** What you need to do **
Select every line below containing the word "RESERVED".

________

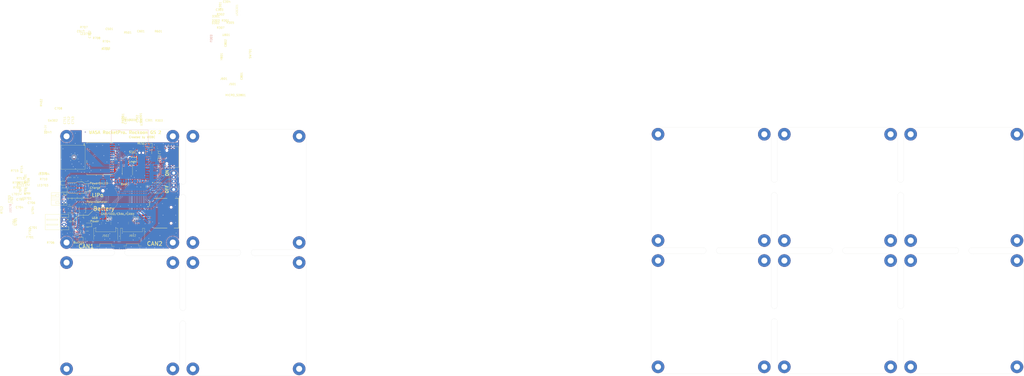
<source format=kicad_pcb>
(kicad_pcb
	(version 20240108)
	(generator "pcbnew")
	(generator_version "8.0")
	(general
		(thickness 1.6)
		(legacy_teardrops no)
	)
	(paper "A4")
	(layers
		(0 "F.Cu" signal)
		(31 "B.Cu" signal)
		(32 "B.Adhes" user "B.Adhesive")
		(33 "F.Adhes" user "F.Adhesive")
		(34 "B.Paste" user)
		(35 "F.Paste" user)
		(36 "B.SilkS" user "B.Silkscreen")
		(37 "F.SilkS" user "F.Silkscreen")
		(38 "B.Mask" user)
		(39 "F.Mask" user)
		(40 "Dwgs.User" user "User.Drawings")
		(41 "Cmts.User" user "User.Comments")
		(42 "Eco1.User" user "User.Eco1")
		(43 "Eco2.User" user "User.Eco2")
		(44 "Edge.Cuts" user)
		(45 "Margin" user)
		(46 "B.CrtYd" user "B.Courtyard")
		(47 "F.CrtYd" user "F.Courtyard")
		(48 "B.Fab" user)
		(49 "F.Fab" user)
		(50 "User.1" user)
		(51 "User.2" user)
		(52 "User.3" user)
		(53 "User.4" user)
		(54 "User.5" user)
		(55 "User.6" user)
		(56 "User.7" user)
		(57 "User.8" user)
		(58 "User.9" user)
	)
	(setup
		(pad_to_mask_clearance 0)
		(allow_soldermask_bridges_in_footprints no)
		(pcbplotparams
			(layerselection 0x00010fc_ffffffff)
			(plot_on_all_layers_selection 0x0000000_00000000)
			(disableapertmacros no)
			(usegerberextensions no)
			(usegerberattributes yes)
			(usegerberadvancedattributes yes)
			(creategerberjobfile yes)
			(dashed_line_dash_ratio 12.000000)
			(dashed_line_gap_ratio 3.000000)
			(svgprecision 4)
			(plotframeref no)
			(viasonmask no)
			(mode 1)
			(useauxorigin no)
			(hpglpennumber 1)
			(hpglpenspeed 20)
			(hpglpendiameter 15.000000)
			(pdf_front_fp_property_popups yes)
			(pdf_back_fp_property_popups yes)
			(dxfpolygonmode yes)
			(dxfimperialunits yes)
			(dxfusepcbnewfont yes)
			(psnegative no)
			(psa4output no)
			(plotreference yes)
			(plotvalue yes)
			(plotfptext yes)
			(plotinvisibletext no)
			(sketchpadsonfab no)
			(subtractmaskfromsilk no)
			(outputformat 1)
			(mirror no)
			(drillshape 1)
			(scaleselection 1)
			(outputdirectory "")
		)
	)
	(net 0 "")
	(net 1 "GPSANT1")
	(net 2 "GND")
	(net 3 "/GS/GPS/+BATT")
	(net 4 "VDD")
	(net 5 "+BATT")
	(net 6 "/GS/ESP32/VUSB")
	(net 7 "/GS/ESP32/USB_D+")
	(net 8 "/GS/ESP32/USB_D-")
	(net 9 "RESET")
	(net 10 "/GS/ESP32/CANL")
	(net 11 "/GS/ESP32/CANH")
	(net 12 "/GS/MOSI")
	(net 13 "/GS/DET")
	(net 14 "/GS/CLK")
	(net 15 "/GS/MISO")
	(net 16 "/GS/SS")
	(net 17 "/GS/SCL")
	(net 18 "/GS/SDA")
	(net 19 "/GS/ESP32/GPIO18")
	(net 20 "/GS/ESP32/GPIO40")
	(net 21 "/GS/ESP32/GPIO1{slash}ADC1_CH0")
	(net 22 "/GS/ESP32/GPIO2{slash}ADC1_CH1")
	(net 23 "/GS/ESP32/WDI")
	(net 24 "/GS/ESP32/CAN_TX")
	(net 25 "/GS/ESP32/CAN_RX")
	(net 26 "/GS/ESP32/GPIO39")
	(net 27 "/GS/ESP32/GPIO38")
	(net 28 "/GS/PG")
	(net 29 "/GS/ESP32/GPIO7{slash}ADC1_CH6")
	(net 30 "/GS/ESP32/GPIO3{slash}ADC1_CH2")
	(net 31 "/GS/ESP32/GPIO6{slash}ADC1_CH5")
	(net 32 "/GS/ESP32/GPIO4{slash}ADC1_CH3")
	(net 33 "/GS/ESP32/GPIO8{slash}ADC1_CH7")
	(net 34 "/GS/ESP32/GPIO5{slash}ADC1_CH4")
	(net 35 "/GS/STAT2")
	(net 36 "/GS/ESP32/GPIO14")
	(net 37 "/GS/STAT1")
	(net 38 "Net-(LED701-A)")
	(net 39 "Net-(U702-VIN2)")
	(net 40 "Net-(U702-MODE)")
	(net 41 "Net-(LED702-A)")
	(net 42 "Net-(U701-V_{BAT_SENSE})")
	(net 43 "Net-(U703-VAUX)")
	(net 44 "Net-(D304-A)")
	(net 45 "Net-(D305-A)")
	(net 46 "Net-(D306-A)")
	(net 47 "Net-(J701-Pin_1)")
	(net 48 "Net-(U704-Vbus)")
	(net 49 "Net-(J702-Pin_1)")
	(net 50 "Net-(J501-Pin_1)")
	(net 51 "Net-(J601-Pin_1)")
	(net 52 "Net-(U703-L1)")
	(net 53 "Net-(U703-L2)")
	(net 54 "Net-(LED701-K)")
	(net 55 "Net-(LED702-K)")
	(net 56 "Net-(LED703-A)")
	(net 57 "Net-(LED704-K)")
	(net 58 "unconnected-(MICRO_SD801-DAT1-Pad8)")
	(net 59 "unconnected-(MICRO_SD801-DAT2-Pad1)")
	(net 60 "Net-(USB301-CC1)")
	(net 61 "Net-(USB301-CC2)")
	(net 62 "Net-(U303-MTDI{slash}GPIO41{slash}CLK_OUT1)")
	(net 63 "Net-(U303-MTMS{slash}GPIO42)")
	(net 64 "Net-(U401-RXD_{slash}_SPI_MOSI)")
	(net 65 "Net-(U401-TXD_{slash}_SPI_MISO)")
	(net 66 "Net-(R702-Pad1)")
	(net 67 "Net-(U701-PROG3)")
	(net 68 "Net-(U701-THERM)")
	(net 69 "Net-(U702-PR1)")
	(net 70 "Net-(U701-CE)")
	(net 71 "Net-(SW701-B)")
	(net 72 "Net-(SW701-C)")
	(net 73 "Net-(U703-PG)")
	(net 74 "Net-(U703-FB)")
	(net 75 "Net-(U701-PROG1)")
	(net 76 "unconnected-(RV701-Pad1)")
	(net 77 "Net-(U301-MR)")
	(net 78 "Net-(U303-GPIO0{slash}BOOT)")
	(net 79 "unconnected-(SW701-A-Pad1)")
	(net 80 "unconnected-(U302-Vref-Pad5)")
	(net 81 "unconnected-(U303-SPIIO6{slash}GPIO35{slash}FSPID{slash}SUBSPID-Pad28)")
	(net 82 "unconnected-(U303-SPIDQS{slash}GPIO37{slash}FSPIQ{slash}SUBSPIQ-Pad30)")
	(net 83 "unconnected-(U303-GPIO45-Pad26)")
	(net 84 "unconnected-(U303-GPIO46-Pad16)")
	(net 85 "unconnected-(U303-SPIIO7{slash}GPIO36{slash}FSPICLK{slash}SUBSPICLK-Pad29)")
	(net 86 "unconnected-(U401-USB_DP-Pad6)")
	(net 87 "unconnected-(U401-VCC_RF-Pad9)")
	(net 88 "unconnected-(U401-RESERVED-Pad15)")
	(net 89 "unconnected-(U401-SDA_{slash}_SPI_CS_N-Pad18)")
	(net 90 "unconnected-(U401-USB_DM-Pad5)")
	(net 91 "unconnected-(U401-RESERVED-Pad16)")
	(net 92 "unconnected-(U401-SAFEBOOT_N-Pad1)")
	(net 93 "unconnected-(U401-SCL_{slash}_SPI_SLK-Pad19)")
	(net 94 "unconnected-(U401-D_SEL-Pad2)")
	(net 95 "unconnected-(U401-LNA_EN-Pad14)")
	(net 96 "unconnected-(U401-EXTINT-Pad4)")
	(net 97 "unconnected-(U401-RESERVED-Pad17)")
	(net 98 "unconnected-(U701-PROG2-Pad4)")
	(net 99 "unconnected-(U703-FB2-Pad6)")
	(net 100 "unconnected-(U801-~{INT}-Pad3)")
	(net 101 "Net-(U801-OSCI)")
	(net 102 "Net-(U801-OSCO)")
	(net 103 "unconnected-(U801-CLKO-Pad7)")
	(net 104 "unconnected-(USB301-SBU1-PadA8)")
	(net 105 "unconnected-(USB301-SBU2-PadB8)")
	(footprint (layer "F.Cu") (at 385.3 58.08 90))
	(footprint (layer "F.Cu") (at 480.14 91.7))
	(footprint (layer "F.Cu") (at 355.92 89.3))
	(footprint "Resistor_SMD:R_0402_1005Metric" (layer "F.Cu") (at 64.115 43.05))
	(footprint (layer "F.Cu") (at 90.3 57.4 90))
	(footprint (layer "F.Cu") (at 90.3 60.86 90))
	(footprint "WOBCLibrary:TVAF06-A020B-R" (layer "F.Cu") (at 70.775 41.75 180))
	(footprint "Crystal:Crystal_SMD_3215-2Pin_3.2x1.5mm" (layer "F.Cu") (at 74.175 58.575 90))
	(footprint (layer "F.Cu") (at 62.6 92.7))
	(footprint (layer "F.Cu") (at 92.7 122.97 90))
	(footprint "Resistor_SMD:R_0402_1005Metric" (layer "F.Cu") (at 41.665 64))
	(footprint "LED_SMD:LED_0805_2012Metric" (layer "F.Cu") (at 40.045 84.85 180))
	(footprint (layer "F.Cu") (at 385.3 120.19 90))
	(footprint (layer "F.Cu") (at 385.3 56.4 90))
	(footprint (layer "F.Cu") (at 90.3 122.08 90))
	(footprint "WOBCLibrary:Board_1U_60x60" (layer "F.Cu") (at 481 122 180))
	(footprint (layer "F.Cu") (at 448.3 119.4 90))
	(footprint "Diode_SMD:D_SOD-882" (layer "F.Cu") (at 79.975 43.85))
	(footprint (layer "F.Cu") (at 418.03 91.7))
	(footprint (layer "F.Cu") (at 57.4 90.3))
	(footprint "WOBCLibrary:Board_1U_60x60" (layer "F.Cu") (at 418 122 180))
	(footprint (layer "F.Cu") (at 92.7 123.86 90))
	(footprint (layer "F.Cu") (at 450.7 60.75 90))
	(footprint (layer "F.Cu") (at 450.7 59.86 90))
	(footprint "Package_DFN_QFN:QFN-20-1EP_4x4mm_P0.5mm_EP2.5x2.5mm" (layer "F.Cu") (at 40 75.9825 90))
	(footprint "Fuse:Fuse_1206_3216Metric" (layer "F.Cu") (at 35.3 64.65 90))
	(footprint (layer "F.Cu") (at 123.92 90.3))
	(footprint (layer "F.Cu") (at 355.03 91.7))
	(footprint (layer "F.Cu") (at 416.25 91.7))
	(footprint (layer "F.Cu") (at 450.7 124.6 90))
	(footprint (layer "F.Cu") (at 481.03 91.7))
	(footprint "WOBCLibrary:Board_1U_60x60" (layer "F.Cu") (at 60 123 90))
	(footprint (layer "F.Cu") (at 450.7 122.86 90))
	(footprint "WOBCLibrary:TF-01A" (layer "F.Cu") (at 82.125 71.8862 90))
	(footprint (layer "F.Cu") (at 92.7 121.19 90))
	(footprint (layer "F.Cu") (at 90.3 58.19 90))
	(footprint (layer "F.Cu") (at 387.7 119.4 90))
	(footprint (layer "F.Cu") (at 448.3 59.86 90))
	(footprint (layer "F.Cu") (at 387.7 120.19 90))
	(footprint (layer "F.Cu") (at 60.92 90.3))
	(footprint "Capacitor_SMD:C_0603_1608Metric" (layer "F.Cu") (at 40.45 60.72 90))
	(footprint (layer "F.Cu") (at 92.7 61.75 90))
	(footprint (layer "F.Cu") (at 387.7 56.4 90))
	(footprint (layer "F.Cu") (at 387.7 57.19 90))
	(footprint "LED_SMD:LED_0805_2012Metric" (layer "F.Cu") (at 44.3375 77.725 180))
	(footprint "Fuse:Fuse_1206_3216Metric" (layer "F.Cu") (at 43.925 79.87 180))
	(footprint (layer "F.Cu") (at 385.3 61.6 90))
	(footprint "WOBCLibrary:Board_1U_60x60" (layer "F.Cu") (at 123 60 -90))
	(footprint "Resistor_SMD:R_0402_1005Metric" (layer "F.Cu") (at 64.125 44.675))
	(footprint "Resistor_SMD:R_0402_1005Metric" (layer "F.Cu") (at 43.2 56.145 -90))
	(footprint "Capacitor_SMD:C_0402_1005Metric" (layer "F.Cu") (at 50.98 76.885))
	(footprint (layer "F.Cu") (at 450.7 61.6 90))
	(footprint "Package_SO:VSSOP-10_3x3mm_P0.5mm" (layer "F.Cu") (at 35.5 70.145 180))
	(footprint "WOBCLibrary:GNSS_Antenna_1212" (layer "F.Cu") (at 36.725 43.925 -90))
	(footprint (layer "F.Cu") (at 450.7 58.97 90))
	(footprint "WOBCLibrary:Board_1U_60x60" (layer "F.Cu") (at 355 59))
	(footprint "Capacitor_SMD:C_0603_1608Metric" (layer "F.Cu") (at 72.7 73.5 -90))
	(footprint (layer "F.Cu") (at 448.3 123.75 90))
	(footprint (layer "F.Cu") (at 482.81 89.3))
	(footprint (layer "F.Cu") (at 92.7 62.6 90))
	(footprint "Capacitor_SMD:C_0402_1005Metric" (layer "F.Cu") (at 44.2 56.145 90))
	(footprint (layer "F.Cu") (at 448.3 57.19 90))
	(footprint "Resistor_SMD:R_0402_1005Metric" (layer "F.Cu") (at 58.225 45.35 -90))
	(footprint (layer "F.Cu") (at 483.6 91.7))
	(footprint (layer "F.Cu") (at 385.3 122.86 90))
	(footprint (layer "F.Cu") (at 450.7 57.19 90))
	(footprint (layer "F.Cu") (at 92.7 57.4 90))
	(footprint "Capacitor_SMD:C_0603_1608Metric" (layer "F.Cu") (at 35.9 81.425 -90))
	(footprint (layer "F.Cu") (at 92.7 122.08 90))
	(footprint (layer "F.Cu") (at 450.7 120.19 90))
	(footprint "WOBCLibrary:Board_1U_60x60" (layer "F.Cu") (at 355 122 90))
	(footprint "Resistor_SMD:R_0402_1005Metric" (layer "F.Cu") (at 40.5 81.75 180))
	(footprint ""
		(layer "F.Cu")
		(uuid "48c1e401-e161-4db1-995b-366fbb93ebb3")
		(at 92.7 58.19 90)
		(property "Reference" ""
			(at 0 0 90)
			(unlocked yes)
			(layer "F.SilkS")
			(uuid "3b6576ce-6ab9-4cae-993a-29e2d0170bc8")
			(effects
				(fo
... [1112692 chars truncated]
</source>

________

** Finished exercise **
	(net 88 "unconnected-(U401-RESERVED-Pad15)")
	(net 91 "unconnected-(U401-RESERVED-Pad16)")
	(net 97 "unconnected-(U401-RESERVED-Pad17)")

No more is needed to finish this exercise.